Policy Documents

Issue Analysis: Analyzing Georgia’s Tax Reform Proposal

Kelly McCutchen –
March 28, 2011

Starting Point: The Tax Council’s Final Report

When the Georgia Council on Tax Reform and Fairness submitted its final recommendations, the fiscal impact had not been fully calculated. Fiscal conservatives were concerned this was a large tax increase, even though the Tax Council emphasized its goal of making the proposal revenue-neutral. The intent of the Council was for lower tax rates to offset additional revenue.

When the final fiscal analysis was presented, it showed that an immediate reduction to an income tax rate of 4 percent would still result in excess revenues of almost $1 billion[1] -- enough to reduce income tax rates to approximately 3.5 percent. With this knowledge, the Joint Committee was able to forgo several proposed new taxes and still provide for an income tax rate of 4.5 percent.

The Number One Goal: Economic Growth

The growth rate of per capita personal income in Georgia over the past decade is next to last in the nation. We obviously need something to give our economy a jolt. Economists tell us reducing income tax rates is the best policy solution to stagnant growth. This clearly works at the national level, but how about the state level? The Federal Reserve Bank study below is one of many studies showing that income tax rate reduction is a good policy for state tax reform.

In examining the impact of average tax rates and marginal tax rates on income growth over the period of 1961-1992, the Federal Reserve Bank of Atlanta concluded, “relative marginal tax rates have a statistically significant negative relationship with relative state growth.” It further found that state and local tax rates “have temporary growth effects that are stronger over shorter intervals and a permanent growth effect that does not die out over time.” The study states, “If growth is a policy objective, one should, at the very least, assess whether tax policies are out of line with other states.
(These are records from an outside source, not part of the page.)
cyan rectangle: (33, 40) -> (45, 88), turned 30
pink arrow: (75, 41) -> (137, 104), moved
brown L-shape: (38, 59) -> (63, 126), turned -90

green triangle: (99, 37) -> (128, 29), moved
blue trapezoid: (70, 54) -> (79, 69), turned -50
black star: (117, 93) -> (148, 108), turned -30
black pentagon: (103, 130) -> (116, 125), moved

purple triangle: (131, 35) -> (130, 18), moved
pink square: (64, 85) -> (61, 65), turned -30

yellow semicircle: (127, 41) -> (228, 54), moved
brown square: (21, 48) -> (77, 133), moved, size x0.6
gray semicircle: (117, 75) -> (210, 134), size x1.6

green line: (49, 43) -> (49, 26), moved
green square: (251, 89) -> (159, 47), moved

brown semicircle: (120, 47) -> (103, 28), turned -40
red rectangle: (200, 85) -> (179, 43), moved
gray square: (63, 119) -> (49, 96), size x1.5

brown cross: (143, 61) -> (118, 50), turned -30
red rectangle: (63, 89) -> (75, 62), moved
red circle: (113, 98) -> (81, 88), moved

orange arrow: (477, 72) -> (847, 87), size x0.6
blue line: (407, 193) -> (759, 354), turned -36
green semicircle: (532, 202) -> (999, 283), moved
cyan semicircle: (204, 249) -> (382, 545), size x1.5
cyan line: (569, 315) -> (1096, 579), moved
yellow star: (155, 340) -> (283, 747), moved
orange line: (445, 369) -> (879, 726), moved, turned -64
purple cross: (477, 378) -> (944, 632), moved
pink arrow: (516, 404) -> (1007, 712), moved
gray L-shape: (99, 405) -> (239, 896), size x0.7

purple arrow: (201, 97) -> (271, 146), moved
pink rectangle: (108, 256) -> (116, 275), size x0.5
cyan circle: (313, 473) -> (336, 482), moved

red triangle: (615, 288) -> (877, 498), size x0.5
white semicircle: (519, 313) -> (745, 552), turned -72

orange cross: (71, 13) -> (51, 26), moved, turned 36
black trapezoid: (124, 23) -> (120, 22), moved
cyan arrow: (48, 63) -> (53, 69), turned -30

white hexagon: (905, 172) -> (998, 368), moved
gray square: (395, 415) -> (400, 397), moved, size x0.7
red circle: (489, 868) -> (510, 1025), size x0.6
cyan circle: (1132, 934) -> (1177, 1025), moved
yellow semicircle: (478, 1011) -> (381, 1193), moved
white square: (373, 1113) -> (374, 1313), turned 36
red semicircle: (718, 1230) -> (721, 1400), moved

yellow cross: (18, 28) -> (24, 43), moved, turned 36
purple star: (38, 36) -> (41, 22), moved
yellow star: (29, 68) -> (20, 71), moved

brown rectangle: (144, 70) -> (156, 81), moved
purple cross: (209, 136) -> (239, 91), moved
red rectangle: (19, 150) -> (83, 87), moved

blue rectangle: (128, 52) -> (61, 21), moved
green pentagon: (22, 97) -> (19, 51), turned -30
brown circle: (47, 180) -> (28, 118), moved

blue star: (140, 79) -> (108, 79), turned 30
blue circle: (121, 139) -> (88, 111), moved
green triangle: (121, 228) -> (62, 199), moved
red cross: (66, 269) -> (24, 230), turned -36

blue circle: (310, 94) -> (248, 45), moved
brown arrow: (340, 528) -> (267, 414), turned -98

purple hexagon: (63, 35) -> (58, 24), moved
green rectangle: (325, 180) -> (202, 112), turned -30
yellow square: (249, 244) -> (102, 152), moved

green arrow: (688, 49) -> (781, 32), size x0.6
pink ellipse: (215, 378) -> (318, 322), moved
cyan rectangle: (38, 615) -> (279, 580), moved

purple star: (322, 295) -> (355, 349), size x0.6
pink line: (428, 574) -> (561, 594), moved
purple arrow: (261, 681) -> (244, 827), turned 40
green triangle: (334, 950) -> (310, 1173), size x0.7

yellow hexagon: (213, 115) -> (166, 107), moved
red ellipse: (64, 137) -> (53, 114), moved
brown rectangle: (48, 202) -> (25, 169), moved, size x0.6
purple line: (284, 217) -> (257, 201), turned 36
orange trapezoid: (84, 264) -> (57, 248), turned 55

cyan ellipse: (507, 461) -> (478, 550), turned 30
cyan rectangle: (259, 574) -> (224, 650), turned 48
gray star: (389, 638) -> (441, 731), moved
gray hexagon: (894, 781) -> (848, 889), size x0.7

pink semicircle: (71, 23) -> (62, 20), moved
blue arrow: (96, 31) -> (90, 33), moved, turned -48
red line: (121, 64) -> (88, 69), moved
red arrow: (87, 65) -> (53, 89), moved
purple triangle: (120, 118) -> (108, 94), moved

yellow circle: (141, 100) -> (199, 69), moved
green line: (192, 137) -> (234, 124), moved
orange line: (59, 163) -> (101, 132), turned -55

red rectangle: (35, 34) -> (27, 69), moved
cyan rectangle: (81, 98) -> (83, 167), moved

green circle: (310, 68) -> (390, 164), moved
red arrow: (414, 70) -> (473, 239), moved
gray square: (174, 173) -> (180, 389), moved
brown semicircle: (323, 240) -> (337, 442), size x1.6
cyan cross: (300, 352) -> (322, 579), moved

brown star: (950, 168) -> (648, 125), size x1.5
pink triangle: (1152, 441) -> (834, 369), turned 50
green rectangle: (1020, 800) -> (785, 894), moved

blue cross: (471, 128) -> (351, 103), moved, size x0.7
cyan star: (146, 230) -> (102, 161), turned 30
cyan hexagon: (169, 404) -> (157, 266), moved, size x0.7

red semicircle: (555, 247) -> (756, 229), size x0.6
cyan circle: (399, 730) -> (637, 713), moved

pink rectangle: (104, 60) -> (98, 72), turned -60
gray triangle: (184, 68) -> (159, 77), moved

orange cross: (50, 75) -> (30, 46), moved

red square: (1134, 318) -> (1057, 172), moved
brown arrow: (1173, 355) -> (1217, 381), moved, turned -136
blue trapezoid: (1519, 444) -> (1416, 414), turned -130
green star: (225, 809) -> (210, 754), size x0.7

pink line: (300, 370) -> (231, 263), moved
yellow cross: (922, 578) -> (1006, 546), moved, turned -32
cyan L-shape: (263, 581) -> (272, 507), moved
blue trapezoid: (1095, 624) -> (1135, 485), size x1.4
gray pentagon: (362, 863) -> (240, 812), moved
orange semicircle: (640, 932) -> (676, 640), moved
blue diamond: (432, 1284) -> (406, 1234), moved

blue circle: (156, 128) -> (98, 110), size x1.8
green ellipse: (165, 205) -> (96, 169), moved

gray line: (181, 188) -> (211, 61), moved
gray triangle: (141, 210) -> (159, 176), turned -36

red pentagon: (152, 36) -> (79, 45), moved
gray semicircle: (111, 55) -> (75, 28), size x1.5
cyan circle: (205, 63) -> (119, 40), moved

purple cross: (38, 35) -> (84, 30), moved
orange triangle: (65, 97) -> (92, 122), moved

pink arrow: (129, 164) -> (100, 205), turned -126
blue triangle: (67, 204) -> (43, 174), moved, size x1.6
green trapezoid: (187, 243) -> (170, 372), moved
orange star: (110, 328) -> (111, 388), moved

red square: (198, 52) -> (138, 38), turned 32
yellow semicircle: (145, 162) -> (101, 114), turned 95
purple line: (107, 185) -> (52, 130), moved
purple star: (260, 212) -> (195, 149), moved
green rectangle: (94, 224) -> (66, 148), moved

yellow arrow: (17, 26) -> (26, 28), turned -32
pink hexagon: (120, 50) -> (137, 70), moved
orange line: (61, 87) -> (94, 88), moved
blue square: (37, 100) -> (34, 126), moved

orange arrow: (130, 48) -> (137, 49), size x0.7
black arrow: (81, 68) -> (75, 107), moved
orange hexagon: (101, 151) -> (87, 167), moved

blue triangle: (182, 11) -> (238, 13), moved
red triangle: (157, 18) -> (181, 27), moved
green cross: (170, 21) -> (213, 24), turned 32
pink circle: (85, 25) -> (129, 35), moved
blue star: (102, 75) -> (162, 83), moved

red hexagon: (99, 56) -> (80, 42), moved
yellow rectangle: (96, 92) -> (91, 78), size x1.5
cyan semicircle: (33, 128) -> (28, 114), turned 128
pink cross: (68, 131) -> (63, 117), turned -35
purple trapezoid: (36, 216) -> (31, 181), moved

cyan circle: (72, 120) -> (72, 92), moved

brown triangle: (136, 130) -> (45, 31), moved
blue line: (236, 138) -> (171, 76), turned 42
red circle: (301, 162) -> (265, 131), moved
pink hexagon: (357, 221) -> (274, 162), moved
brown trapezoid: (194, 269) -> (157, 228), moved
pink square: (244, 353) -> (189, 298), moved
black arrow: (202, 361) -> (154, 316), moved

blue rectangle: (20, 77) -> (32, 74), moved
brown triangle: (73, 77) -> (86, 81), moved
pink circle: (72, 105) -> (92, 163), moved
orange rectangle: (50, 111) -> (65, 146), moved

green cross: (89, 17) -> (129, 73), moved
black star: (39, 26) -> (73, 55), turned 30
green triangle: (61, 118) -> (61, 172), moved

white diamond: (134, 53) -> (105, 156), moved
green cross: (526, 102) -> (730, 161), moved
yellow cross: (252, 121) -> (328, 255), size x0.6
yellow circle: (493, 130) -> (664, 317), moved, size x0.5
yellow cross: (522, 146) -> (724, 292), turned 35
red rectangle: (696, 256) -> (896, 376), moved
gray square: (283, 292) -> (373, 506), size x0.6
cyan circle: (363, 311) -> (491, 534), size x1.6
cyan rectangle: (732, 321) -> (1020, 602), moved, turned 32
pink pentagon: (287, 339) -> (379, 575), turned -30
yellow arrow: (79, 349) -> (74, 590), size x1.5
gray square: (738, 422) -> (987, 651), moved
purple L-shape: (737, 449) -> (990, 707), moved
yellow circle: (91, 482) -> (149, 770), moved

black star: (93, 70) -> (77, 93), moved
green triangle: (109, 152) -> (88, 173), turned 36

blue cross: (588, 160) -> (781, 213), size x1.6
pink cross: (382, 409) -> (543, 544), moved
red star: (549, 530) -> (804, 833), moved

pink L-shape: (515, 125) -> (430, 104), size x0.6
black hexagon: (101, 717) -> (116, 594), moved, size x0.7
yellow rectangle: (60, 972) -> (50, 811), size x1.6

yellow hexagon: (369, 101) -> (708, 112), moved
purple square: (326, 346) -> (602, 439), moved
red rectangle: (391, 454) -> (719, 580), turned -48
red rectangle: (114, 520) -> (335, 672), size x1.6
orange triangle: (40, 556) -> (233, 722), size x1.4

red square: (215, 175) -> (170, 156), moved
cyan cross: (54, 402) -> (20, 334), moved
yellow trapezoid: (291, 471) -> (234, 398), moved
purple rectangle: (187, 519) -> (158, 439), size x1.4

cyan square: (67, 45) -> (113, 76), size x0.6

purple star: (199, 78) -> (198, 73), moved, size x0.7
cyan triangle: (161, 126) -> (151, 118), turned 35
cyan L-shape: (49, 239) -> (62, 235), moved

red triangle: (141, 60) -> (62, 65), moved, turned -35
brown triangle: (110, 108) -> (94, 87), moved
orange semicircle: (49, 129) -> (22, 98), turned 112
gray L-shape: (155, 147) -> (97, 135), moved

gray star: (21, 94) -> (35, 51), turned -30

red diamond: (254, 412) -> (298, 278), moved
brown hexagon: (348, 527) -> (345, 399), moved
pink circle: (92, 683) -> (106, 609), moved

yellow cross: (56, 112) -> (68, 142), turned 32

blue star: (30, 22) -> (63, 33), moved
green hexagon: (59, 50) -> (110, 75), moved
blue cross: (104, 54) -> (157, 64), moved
If long-term growth rates seem too low relative to other states, lowering aggregate state and local marginal tax rates is likely to have a positive effect on long-term growth rates. This likelihood is greater if the reduction in marginal tax rates is sustained rather than temporary.”[2]

Changes in the personal income tax also impact small businesses. Ninety-three percent of small businesses are organized as “pass through” or “flow through” entities – sole proprietorships, partnerships, Limited Liability Companies (LLCs) or Sub-Chapter S corporations. These entities are not subject to state or federal corporate income taxes; their net income is passed along to the owners who pay personal income tax on that income.

These businesses produce over half of the business net income in the nation.[3]This means that a reduction in the personal income tax rate is a tax cut for entrepreneurs and the majority of small businesses in Georgia. In fact, many of the taxpayers who appear “rich” are in fact small business owners recognizing a one-time windfall of revenue from selling their business. This is often the nest egg that will provide for their retirement. There are many anecdotes of small businesses moving to Florida just before their sale to avoid Georgia’s 6 percent income tax rate.

Many recommendations from the Tax Council’s original plan have been removed in the final proposal, but the most important part – the reduction in the personal income tax rate – remains.